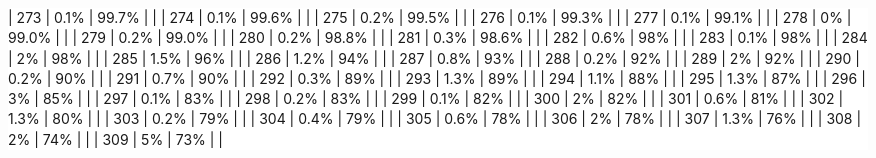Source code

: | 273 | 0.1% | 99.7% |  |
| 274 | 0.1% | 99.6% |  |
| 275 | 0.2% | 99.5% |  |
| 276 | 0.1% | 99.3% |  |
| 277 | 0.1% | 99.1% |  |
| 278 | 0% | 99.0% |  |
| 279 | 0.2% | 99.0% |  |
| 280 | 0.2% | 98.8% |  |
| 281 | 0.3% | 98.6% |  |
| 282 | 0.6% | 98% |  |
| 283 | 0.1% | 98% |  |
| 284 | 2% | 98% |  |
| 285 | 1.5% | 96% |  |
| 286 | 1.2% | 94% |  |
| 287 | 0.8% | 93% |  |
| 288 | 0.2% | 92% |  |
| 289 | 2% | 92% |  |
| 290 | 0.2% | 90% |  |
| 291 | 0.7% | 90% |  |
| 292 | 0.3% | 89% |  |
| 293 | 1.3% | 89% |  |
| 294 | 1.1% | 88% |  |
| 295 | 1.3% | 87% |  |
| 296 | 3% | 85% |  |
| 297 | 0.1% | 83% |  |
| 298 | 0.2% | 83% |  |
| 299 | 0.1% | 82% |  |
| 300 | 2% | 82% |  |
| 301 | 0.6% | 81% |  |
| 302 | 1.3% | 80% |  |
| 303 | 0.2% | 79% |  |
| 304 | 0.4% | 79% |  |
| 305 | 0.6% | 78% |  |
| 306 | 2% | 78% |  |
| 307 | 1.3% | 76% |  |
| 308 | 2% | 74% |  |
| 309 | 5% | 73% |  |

§ What is required:
Take the line with "296 | 3% | 85%" and every line after it in the data, and please reproduce them exactly, leaving out all other lines.

§ Exercise response:
| 296 | 3% | 85% |  |
| 297 | 0.1% | 83% |  |
| 298 | 0.2% | 83% |  |
| 299 | 0.1% | 82% |  |
| 300 | 2% | 82% |  |
| 301 | 0.6% | 81% |  |
| 302 | 1.3% | 80% |  |
| 303 | 0.2% | 79% |  |
| 304 | 0.4% | 79% |  |
| 305 | 0.6% | 78% |  |
| 306 | 2% | 78% |  |
| 307 | 1.3% | 76% |  |
| 308 | 2% | 74% |  |
| 309 | 5% | 73% |  |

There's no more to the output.